**STUDY TEXT:**
..........
The reign of President Salvador Allende was a short one - only three years - but it was disastrous for the people of Chile. Allende was a committed Marxist and Socialist and he proceeded to nationalize and collectivize the nation causing untold hardships and shortages. He was ousted by the military, his office was surrounded, he gave a speech and then committed suicide.
I just ran into this interesting academic paper (PDF):
Designing Freedom, Regulating a Nation: Socialist Cybernetics in Allende’s Chile
Abstract. This article presents a history of ‘Project Cybersyn’, an early computer network developed in Chile during the socialist presidency of Salvador Allende (1970–1973) to regulate the growing social property area and manage the transition of Chile’s economy from capitalism to socialism. Under the guidance of British cybernetician Stafford Beer, often lauded as the ‘father of management cybernetics’, an interdisciplinary Chilean team designed cybernetic models of factories within the nationalized sector and created a network for the rapid transmission of economic data between the government and the factory floor. The article describes the construction of this unorthodox system, examines how its structure reflected the socialist ideology of the Allende government, and documents the contributions of this technology to the Allende administration.
In other words - bad models, stupid theories, political agenda, fail, fail and more fail.
The paper is chock full of gems like this:
At the heart of Beer’s work stood the ‘viable system model’, a five-tier structure based on the human nervous system, which Beer believed existed in all stable organizations – biological, mechanical and social. Allende, having trained previously as a pathologist, immediately grasped the biological inspiration behind Beer’s cybernetic model and knowingly nodded throughout the explanation. This reaction left quite an impression on the cybernetician. ‘I explained the whole damned plan and the whole viable system model in one single sitting - and I’ve never worked with anybody at the high level who understood a thing I was saying.
Emphasis mine - maybe that is because your model is a failure and nobody had the heart to tell you to your face. You were supposed to be a leader in the brand-new field of cybernetics and nobody felt comfortable telling you that your model was a joke.
..........
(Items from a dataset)
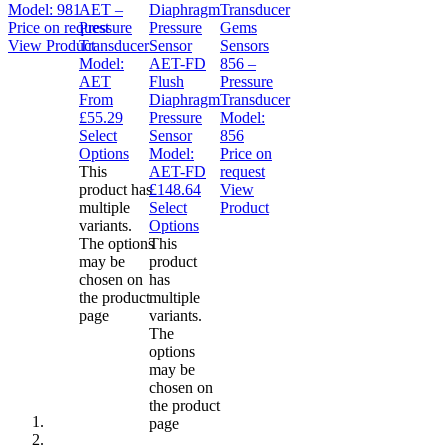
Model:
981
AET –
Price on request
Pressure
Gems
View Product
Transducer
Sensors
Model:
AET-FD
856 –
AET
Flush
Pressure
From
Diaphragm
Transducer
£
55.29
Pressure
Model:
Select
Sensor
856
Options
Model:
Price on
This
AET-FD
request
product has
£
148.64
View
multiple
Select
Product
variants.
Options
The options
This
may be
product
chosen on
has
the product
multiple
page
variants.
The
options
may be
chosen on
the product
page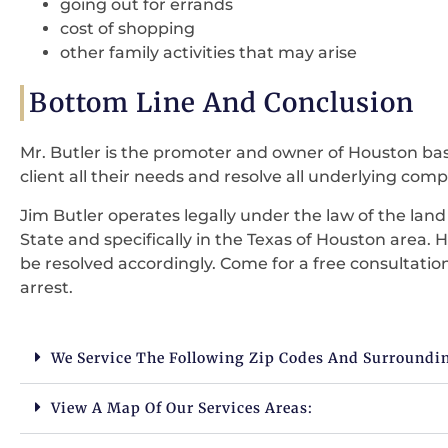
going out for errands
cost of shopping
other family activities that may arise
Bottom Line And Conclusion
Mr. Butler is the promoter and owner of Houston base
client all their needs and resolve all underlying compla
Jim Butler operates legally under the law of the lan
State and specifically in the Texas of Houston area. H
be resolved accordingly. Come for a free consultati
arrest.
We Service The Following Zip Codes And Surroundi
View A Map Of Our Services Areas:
..........
**TASK INSTRUCTIONS:** In the text on Allende's Chile, what structure stood at the heart of Stafford Beer's work, and what was it based on?

**WRITTEN RESPONSE:** The "viable system model," a five-tier structure based on the human nervous system.